Oh up until this bit you were starting to win me over, Arik. What you're describing sounds so extreme it almost seems like a hyperbolic caricature, if you'll excuse my language. What percentage of social justice proponents really believe exactly this? I don't doubt there will be some very stupid individuals (or intellectually lazy, as you note) that do, but there will always be bad apples in every school of thought. You are careful to qualify the observation by saying you have seen social justice expressed this way many times. I too have come across these ideas a number of times although strangely in my case it's almost invariably been opponents of so-called "SJWs" that have expressed them. Perhaps I just don't frequent the right echo chambers to observe this sort of thinking first hand. One thing that bothers me is that some "SJW" opponents fall into the very collectivist, discriminatory trap you've described (though you are careful to avoid it yourself) by automatically assuming that every "SJW" thinks in this same extreme, hypocritical, dishonest way.

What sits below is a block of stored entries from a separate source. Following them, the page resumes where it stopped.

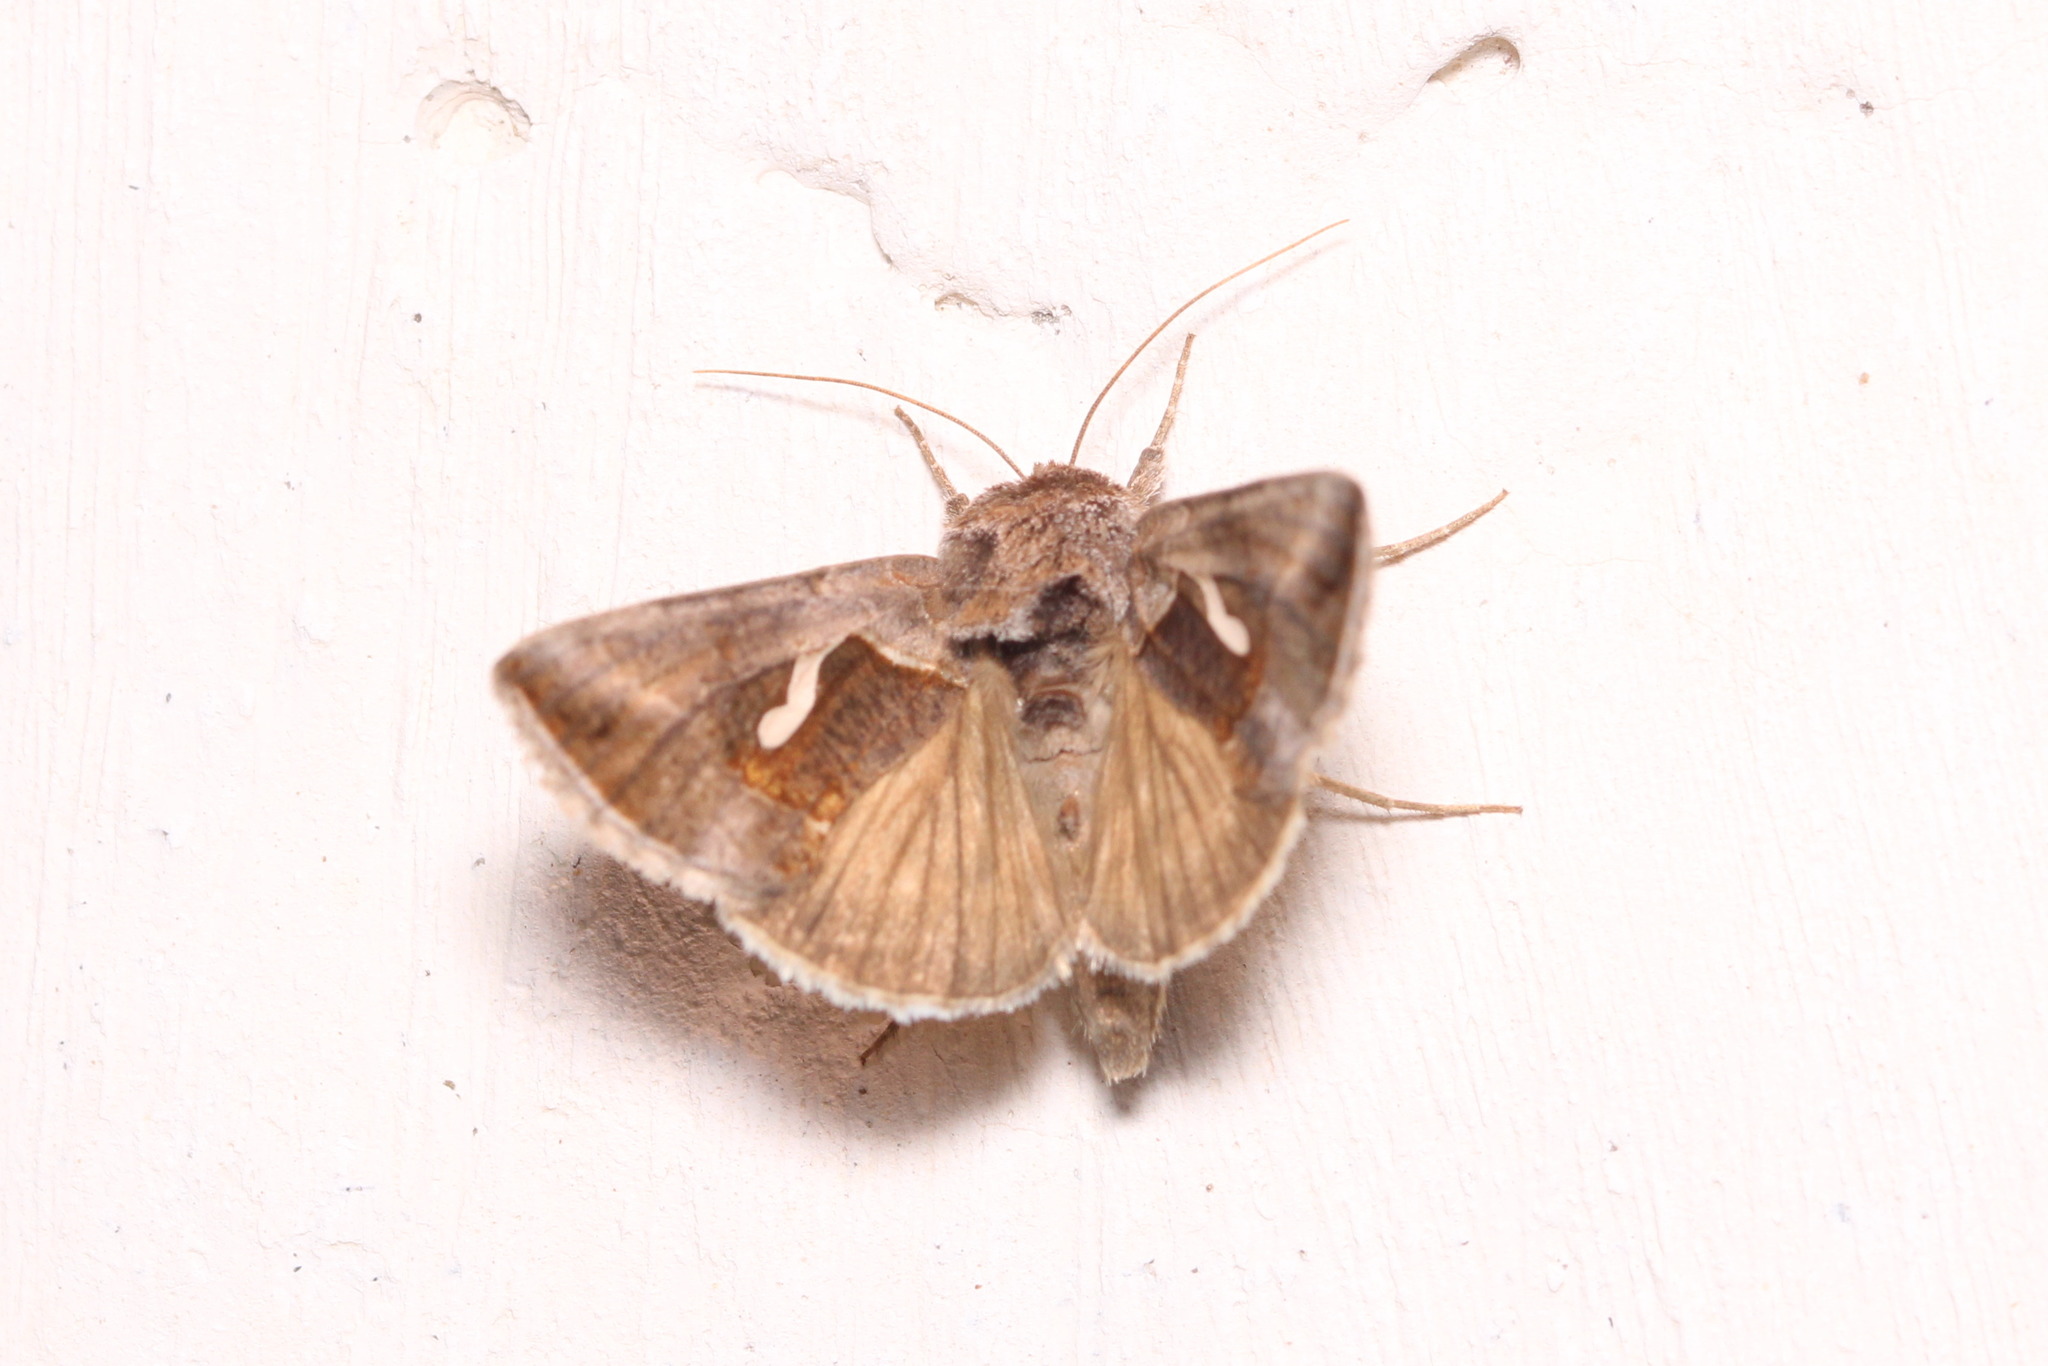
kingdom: Animalia
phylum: Arthropoda
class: Insecta
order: Lepidoptera
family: Noctuidae
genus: Macdunnoughia
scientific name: Macdunnoughia confusa
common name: Dewick's plusia
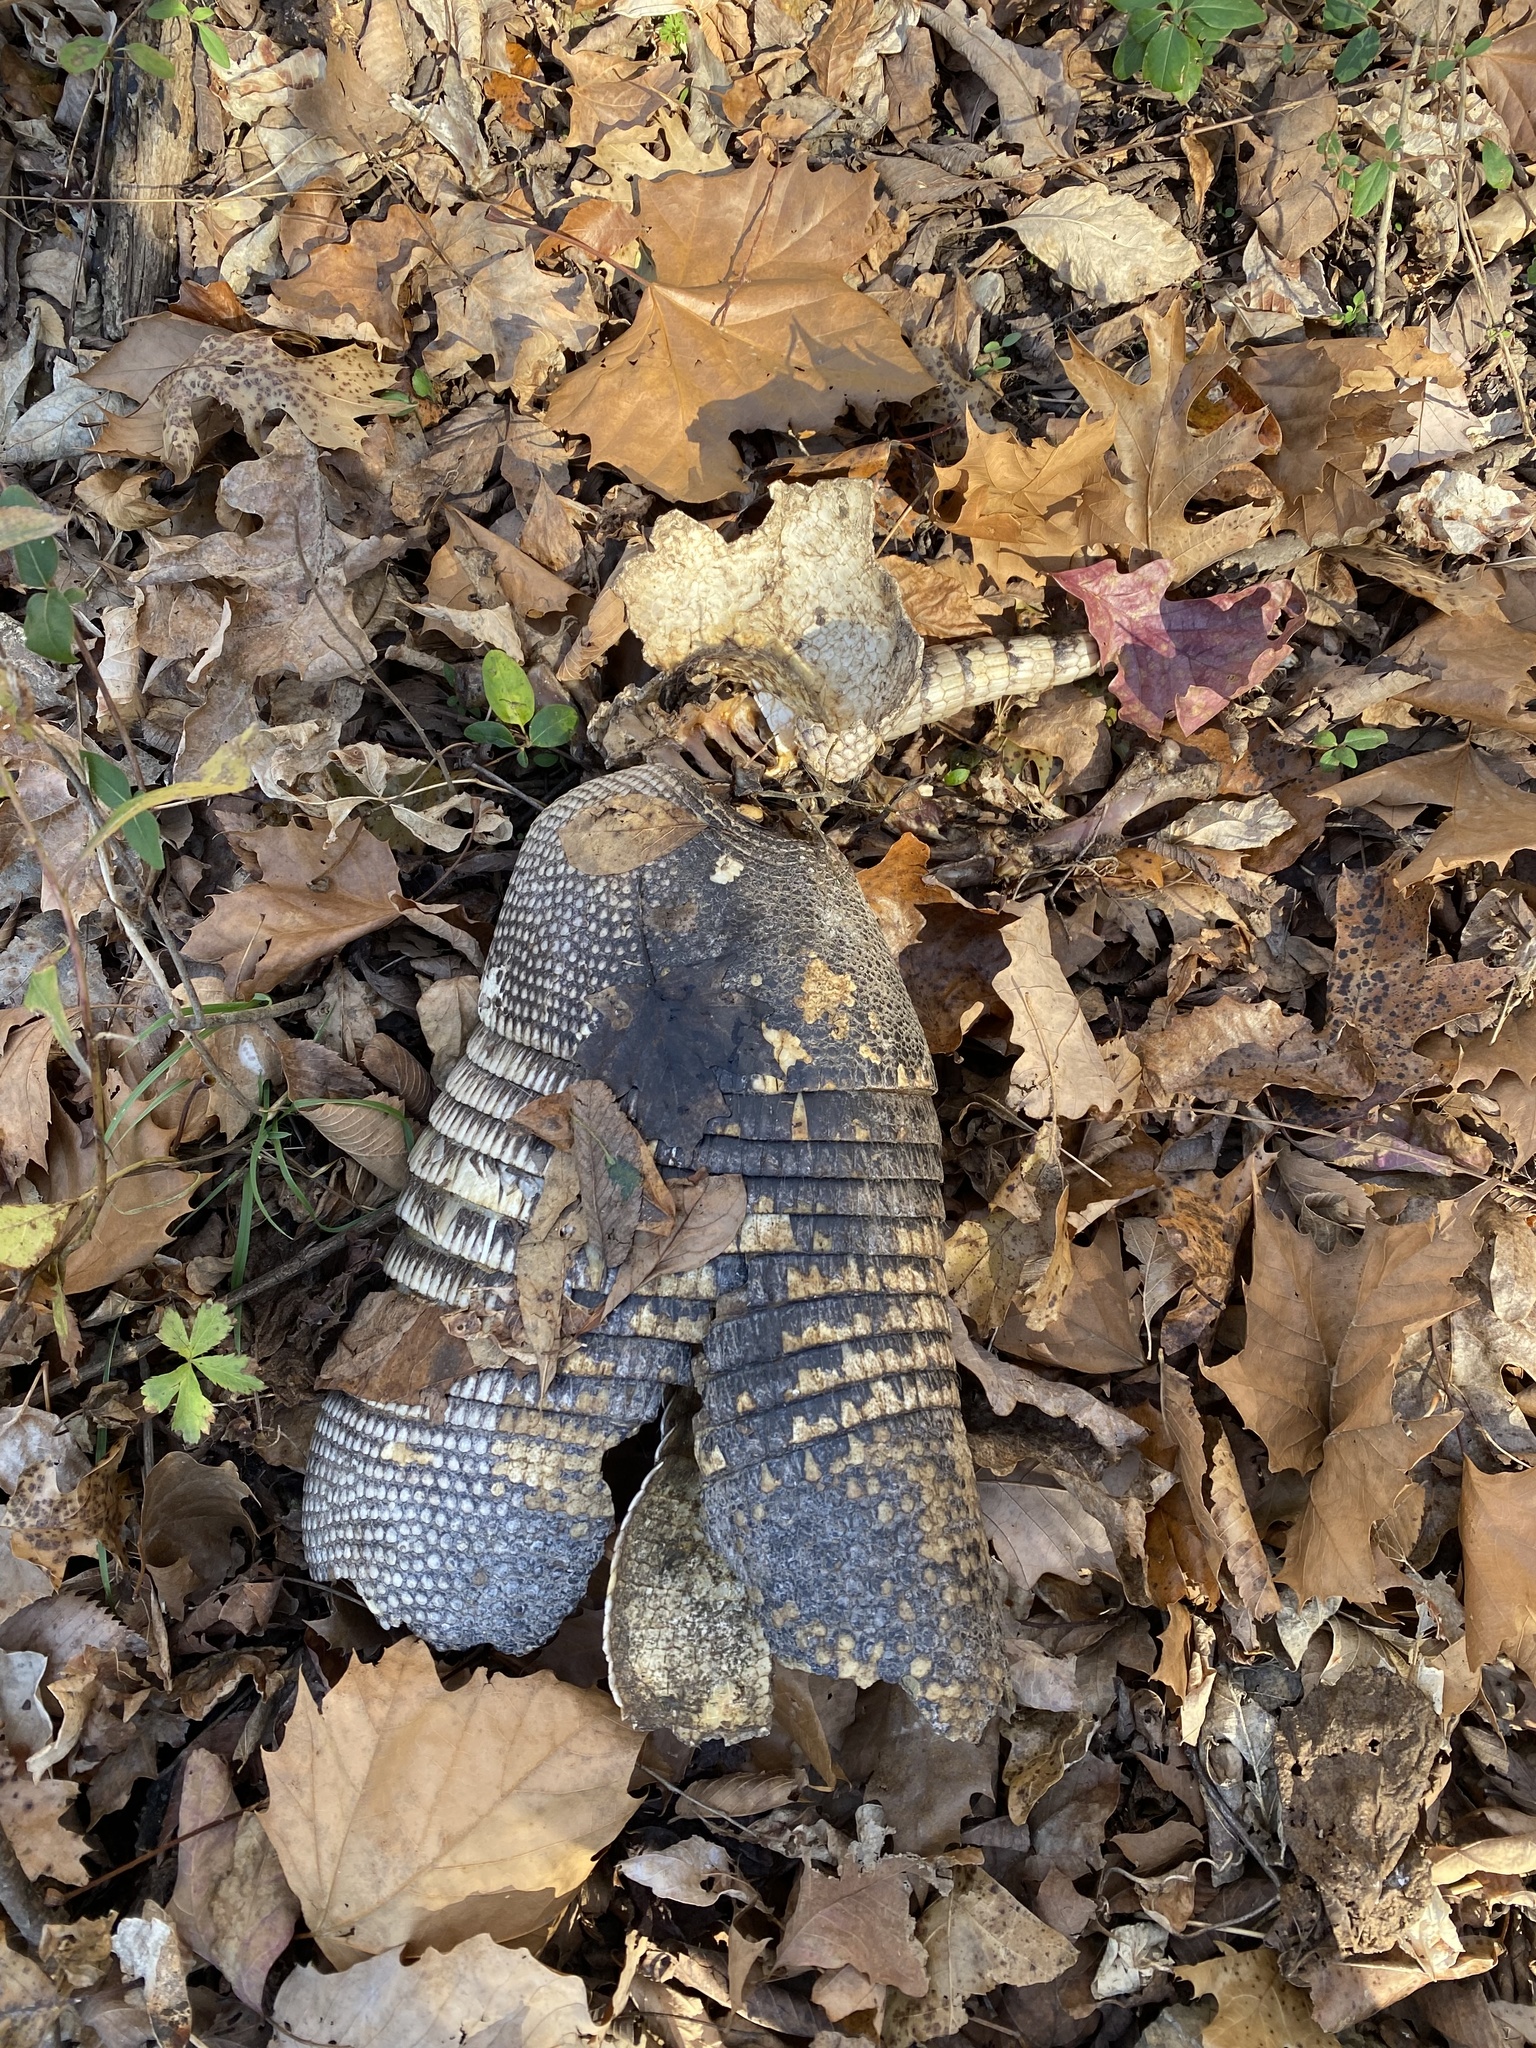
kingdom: Animalia
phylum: Chordata
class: Mammalia
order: Cingulata
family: Dasypodidae
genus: Dasypus
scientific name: Dasypus novemcinctus
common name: Nine-banded armadillo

Master of the science of the art of the science of art.
(Score: 2) by Arik on Monday February 26 2018, @03:54PM
Did you follow the 'Mizzou' and 'Evergreen' protests at all?
If laughter is the best medicine, who are the best doctors?
(Score: 3, Informative) by Reziac on Saturday February 24 2018, @12:45AM (1 child)
As a more practical matter, if employers could get away with paying $class less for the same work, they'd hire ONLY $class. The strongest realworld evidence that the 'wage gap' doesn't exist (once one controls for equal work) is that people other than $class still get hired.
And there is no Alkibiades to come back and save us from ourselves.
(Score: 2) by dry on Thursday March 01 2018, @06:15AM
That's not true. People's prejudices come into it. Basically it is what the employers believe rather then the reality. If an employer believes that men are better at math, they're more likely to hire men for more pay, even in the face of evidence that women are at least the equal of men. There's other believes that come in, such and such a group is more likely to be thieves, so don't hire them for any wage, even though it is a huge generalization. For reasons such as these, employers are willing to pay more.
People, including employers, are often not rational actors.